Sometimes you have a word on the command-line which is incomplete in the middle. Normally if you hit tab in zsh, it will simply go to the end of the word and try to complete there. However, there are two ways of changing this.
First, there is the option COMPLETE_IN_WORD. This tries to fill in
the word at the point of the cursor. For example, if the current
directory contains foobar
, then with the option set, you can
complete fbar
to foobar
by moving the cursor to the
b
and hitting tab.
To complete just what's before the cursor, ignoring anything after, you
need the function expand-or-complete-prefix
: it works mostly like the
usual function bound to tab, but it ignores anything on the right of the
cursor. If you always want this behaviour (some other shells do this),
bind it to tab; otherwise put another binding, e.g. ^X TAB
in
~/.zshrc
:
bindkey "^X^I" expand-or-complete-prefix
The completion system's handling of filenames allows you to complete
multiple segments of a path in one go, so for example /u/l/b
can expand to /usr/local/bin
or anything else that matches. This
saves you having to expand the middle part of the path separately.
The main resource is the zshcompsys
manual page. It's complicated,
I'm afraid, far too much to go into here. See also the user guide
referred to above, or copy one of the very many existing functions. For
a professionally produced guide, see the book `From Bash to Z Shell:
Conquering the Command Line' by Oliver Kiddle, Jerry Peek and Peter
Stephenson (me), published by Apress, ISBN 1-59059-376-6. Chapter 10
tells you how to configure the completion system and chapter 15 how
to write your own completion functions.
If you're using the completion system the shell will decide what to complete when you hit TAB. That's usually the right thing for the context, but sometimes you just want to complete files, like TAB used to do in the old days. You can set up this up as follows:
zle -C complete-file complete-word _generic zstyle ':completion:complete-file::::' completer _files bindkey '^xF' complete-fileThis turns the key
\C-x F
into a command complete-file
which
goes straight to the completion system's file completion command,
ignoring the normal context. Change the binding how you like.

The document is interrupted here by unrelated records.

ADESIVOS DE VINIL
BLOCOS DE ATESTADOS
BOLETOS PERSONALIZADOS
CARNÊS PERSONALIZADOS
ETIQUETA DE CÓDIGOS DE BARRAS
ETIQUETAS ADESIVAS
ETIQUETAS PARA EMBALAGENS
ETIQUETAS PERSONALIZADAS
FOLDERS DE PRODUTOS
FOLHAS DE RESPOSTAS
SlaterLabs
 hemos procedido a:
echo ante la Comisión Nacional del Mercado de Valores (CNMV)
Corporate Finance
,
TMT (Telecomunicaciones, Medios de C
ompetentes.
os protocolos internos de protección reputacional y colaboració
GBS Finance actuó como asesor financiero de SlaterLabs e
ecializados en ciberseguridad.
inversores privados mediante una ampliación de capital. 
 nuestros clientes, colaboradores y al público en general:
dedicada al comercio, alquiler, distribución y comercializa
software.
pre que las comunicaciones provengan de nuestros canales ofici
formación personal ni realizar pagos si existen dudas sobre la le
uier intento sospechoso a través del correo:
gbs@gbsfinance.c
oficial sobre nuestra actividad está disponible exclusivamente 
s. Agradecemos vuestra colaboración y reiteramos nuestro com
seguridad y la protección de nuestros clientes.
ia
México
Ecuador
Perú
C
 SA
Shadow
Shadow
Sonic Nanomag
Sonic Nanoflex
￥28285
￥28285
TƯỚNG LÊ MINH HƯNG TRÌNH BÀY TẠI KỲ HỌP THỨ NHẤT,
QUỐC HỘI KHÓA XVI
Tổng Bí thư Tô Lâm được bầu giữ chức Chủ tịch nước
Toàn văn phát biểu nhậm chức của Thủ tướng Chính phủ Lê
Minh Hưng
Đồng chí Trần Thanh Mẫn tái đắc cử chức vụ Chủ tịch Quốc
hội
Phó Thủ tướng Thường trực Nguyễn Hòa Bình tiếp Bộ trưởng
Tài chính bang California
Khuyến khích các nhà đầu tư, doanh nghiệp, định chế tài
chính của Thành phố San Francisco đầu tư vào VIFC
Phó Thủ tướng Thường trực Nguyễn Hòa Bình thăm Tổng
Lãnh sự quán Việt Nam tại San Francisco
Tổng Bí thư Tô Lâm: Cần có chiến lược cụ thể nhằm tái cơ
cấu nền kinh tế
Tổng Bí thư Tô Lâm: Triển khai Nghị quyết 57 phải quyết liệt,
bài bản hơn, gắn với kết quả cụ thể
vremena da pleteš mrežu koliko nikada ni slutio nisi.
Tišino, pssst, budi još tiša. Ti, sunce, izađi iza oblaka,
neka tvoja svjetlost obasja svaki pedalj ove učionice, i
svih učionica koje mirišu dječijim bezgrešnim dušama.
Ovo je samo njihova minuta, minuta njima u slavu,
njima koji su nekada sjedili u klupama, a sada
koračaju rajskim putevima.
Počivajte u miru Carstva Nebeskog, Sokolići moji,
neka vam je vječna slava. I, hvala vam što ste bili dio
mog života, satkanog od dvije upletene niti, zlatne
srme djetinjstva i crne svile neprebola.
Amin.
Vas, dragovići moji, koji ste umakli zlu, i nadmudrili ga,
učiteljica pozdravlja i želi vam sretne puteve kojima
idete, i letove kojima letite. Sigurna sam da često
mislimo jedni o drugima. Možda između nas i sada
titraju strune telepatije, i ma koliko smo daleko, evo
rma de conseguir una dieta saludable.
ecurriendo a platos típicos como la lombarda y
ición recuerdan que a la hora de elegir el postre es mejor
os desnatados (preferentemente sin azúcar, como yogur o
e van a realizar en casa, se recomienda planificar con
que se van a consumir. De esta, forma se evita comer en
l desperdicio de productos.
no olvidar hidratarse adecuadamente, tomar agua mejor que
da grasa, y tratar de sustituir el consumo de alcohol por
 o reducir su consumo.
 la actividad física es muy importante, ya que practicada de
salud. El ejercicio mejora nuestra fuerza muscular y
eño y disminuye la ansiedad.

Note the way the form of completion to use is specified by picking a
`completer' called `_files
'. You can define any completion
to be bound to a keystroke by putting the appropriate completion
function at that point. Then change all occurrences of
`complete-file
' to a name of your own.
If you simply want to try filename completion as a default when other
completions fail, add it to the `completer
' style for normal
completion, for example:
zstyle ':completion:*' completer _complete _ignored _filesThis adds filename completion to the end of the default types of completion. Your actual completer style may include other actions, such as expansion or approximate completion.